Rama menatap foto itu, matanya melebar. Wajahnya seketika berubah pucat, semua warna seolah terkuras dari wajahnya. Ia terdiam, kaku, tak mampu mengucapkan sepatah kata pun. Ekspresinya menunjukkan rasa bersalah yang teramat dalam, seolah ia baru saja tertangkap basah dengan sebuah rahasia besar yang telah lama ia pendam. Ia menutup pintu ruangannya, mengajak Senja masuk, menutup rapat dunia luar dari mereka.
"Duduk, Senja," perintah Rama, suaranya berat, nyaris berbisik. Ia menarik napas dalam-dalam, menghela napas panjang, seolah mengumpulkan setiap sisa keberaniannya. Ia menatap Senja dengan tatapan yang penuh penyesalan, matanya berkaca-kaca.
"Aku... aku harus jujur padamu, Senja." Rama memulai, suaranya serak. Ia menunduk, tak sanggup menatap mata Senja yang menuntut jawaban. "Wanita di foto itu... dia ibuku. Ibu kandung kita." Rama mengangkat kepalanya, menatap Senja dengan mata merah. "Dan pria ini... dia adalah ayahku. Ayah kandungku."
Dunia Senja runtuh saat itu juga. Sebuah pukulan telak yang menghantam jiwanya hingga ke dasar. Rama adalah kakaknya, putra dari ibunya, dari hubungan terlarang. Air matanya tak terbendung, mengalir deras di pipinya.
Rama melanjutkan ceritanya, suaranya bergetar menahan tangis. "Ayah kandungku... dulu dia sudah punya istri. Tapi istrinya tidak bisa punya anak laki-laki. Jadi dia... dia menjalin hubungan dengan ibumu. Ibuku... dia menginginkan keluarga, dan dia percaya akan dinikahi. Dia hamil, melahirkanku." Rama terdiam, seolah kembali ke masa lalu yang menyakitkan. "Tapi kemudian istri pertama ayahku mengetahui semuanya. Ibuku diusir, dan aku... aku diasuh sebagai anaknya oleh ayahku dan istri sahnya. Ibuku... dia pergi. Aku tidak tahu apa yang terjadi padanya setelah itu, selama setahun penuh."
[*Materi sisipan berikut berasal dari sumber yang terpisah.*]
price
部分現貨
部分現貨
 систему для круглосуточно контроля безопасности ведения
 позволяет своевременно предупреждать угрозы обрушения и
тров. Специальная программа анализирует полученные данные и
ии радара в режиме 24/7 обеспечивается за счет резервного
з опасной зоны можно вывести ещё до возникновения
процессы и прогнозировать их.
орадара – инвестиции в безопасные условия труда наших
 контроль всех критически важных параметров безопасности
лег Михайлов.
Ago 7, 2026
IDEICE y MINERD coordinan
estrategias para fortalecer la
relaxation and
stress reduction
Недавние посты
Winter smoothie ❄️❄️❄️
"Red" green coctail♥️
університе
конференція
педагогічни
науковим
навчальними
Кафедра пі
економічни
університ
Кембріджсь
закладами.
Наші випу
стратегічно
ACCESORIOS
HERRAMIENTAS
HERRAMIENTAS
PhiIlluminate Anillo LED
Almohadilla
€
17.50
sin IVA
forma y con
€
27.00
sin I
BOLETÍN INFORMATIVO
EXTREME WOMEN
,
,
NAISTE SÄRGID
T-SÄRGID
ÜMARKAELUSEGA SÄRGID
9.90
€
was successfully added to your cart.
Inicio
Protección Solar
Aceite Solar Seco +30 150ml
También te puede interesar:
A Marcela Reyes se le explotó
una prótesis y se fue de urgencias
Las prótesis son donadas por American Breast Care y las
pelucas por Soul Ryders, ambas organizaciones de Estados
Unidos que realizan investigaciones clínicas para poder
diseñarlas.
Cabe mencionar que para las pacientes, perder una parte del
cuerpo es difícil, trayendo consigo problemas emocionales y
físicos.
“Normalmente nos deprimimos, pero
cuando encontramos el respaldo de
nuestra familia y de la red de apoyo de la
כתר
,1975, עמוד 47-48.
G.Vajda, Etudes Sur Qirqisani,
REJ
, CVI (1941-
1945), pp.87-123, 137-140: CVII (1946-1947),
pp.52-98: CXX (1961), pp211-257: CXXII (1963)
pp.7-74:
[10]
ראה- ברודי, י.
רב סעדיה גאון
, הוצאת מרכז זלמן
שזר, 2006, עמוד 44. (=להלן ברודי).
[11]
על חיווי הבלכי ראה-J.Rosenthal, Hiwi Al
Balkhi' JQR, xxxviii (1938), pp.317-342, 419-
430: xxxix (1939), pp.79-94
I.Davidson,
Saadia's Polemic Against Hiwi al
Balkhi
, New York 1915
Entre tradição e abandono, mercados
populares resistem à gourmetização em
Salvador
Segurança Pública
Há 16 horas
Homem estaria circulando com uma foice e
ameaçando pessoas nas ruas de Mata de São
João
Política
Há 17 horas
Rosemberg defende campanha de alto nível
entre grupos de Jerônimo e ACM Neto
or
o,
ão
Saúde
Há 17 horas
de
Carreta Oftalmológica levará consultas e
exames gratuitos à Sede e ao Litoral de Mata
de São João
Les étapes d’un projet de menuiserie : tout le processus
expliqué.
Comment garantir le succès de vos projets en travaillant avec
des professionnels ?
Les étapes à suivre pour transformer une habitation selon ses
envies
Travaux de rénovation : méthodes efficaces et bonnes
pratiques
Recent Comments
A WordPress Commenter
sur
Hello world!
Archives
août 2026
Rama mengangkat kepalanya, menatap Senja dengan mata merah dan penuh penyesalan. "Sekitar satu tahun kemudian, ibuku bertemu ayahmu, Senja. Ayahmu yang sedang sakit itu. Ayahmu... ayahmu menerimanya apa adanya. Mereka menikah. Lalu lahirlah kamu... dan Jingga." Rama menarik napas dalam. "Ibuku tidak pernah memberitahuku bahwa aku punya adik. Dia ingin melindungimu dari masa lalu yang kelam ini, dari aib keluarganya. Aku... aku baru tahu kamu ada saat aku mencari informasi tentang ibuku setelah dia meninggal. Aku melihat fotomu bersama ibuku, dan kemiripanmu denganku, juga dengan ibuku, membuatku penasaran. Aku mulai mencari tahu, sampai akhirnya aku tahu tentang dirimu. Aku tahu kamu ada, adikku."
"Aku mendekatimu, Senja, bukan karena... bukan karena perasaan romantis seperti dulu," kata Rama, suaranya penuh ketulusan yang putus asa. "Aku mendekatimu karena aku ingin menebus dosa. Menebus kesalahan ayahku yang telah menyakiti ibuku, dan ingin membantu adikku. Kamu. Ini cara aku menebus dosa. Aku ingin memastikan kamu dan keluargamu baik-baik saja. Aku ingin menjadi kakak yang baik bagimu, Senja. Aku bersumpah, ini tulus."
Ruangan terasa sesak oleh pengakuan itu. Senja merasakan pening yang luar biasa. Antara marah, bingung, dan mencoba memahami niat Rama. Hatinya tercabik-cabik. Ia memiliki kakak kandung seibu, dari ibunya. Ini semua terlalu banyak. Konflik batin yang luar biasa muncul, berputar-putar di kepalanya. Kakak kandung? Dia adalah Rama, kakak kelasnya yang kini menawarkan masa depan cemerlang, dan sekaligus... saudaranya. Kenyataan ini mengubah segalanya.
Identitas Rama yang sesungguhnya telah terkuak, menciptakan dilema baru bagi Senja. Bagaimana ia akan menerima kenyataan ini, yang menghancurkan sebagian dari identitasnya? Dan bagaimana hal ini akan memengaruhi hubungannya dengan Awan, yang jauh di Jakarta, tidak tahu apa-apa tentang badai yang baru saja menerpa Senja?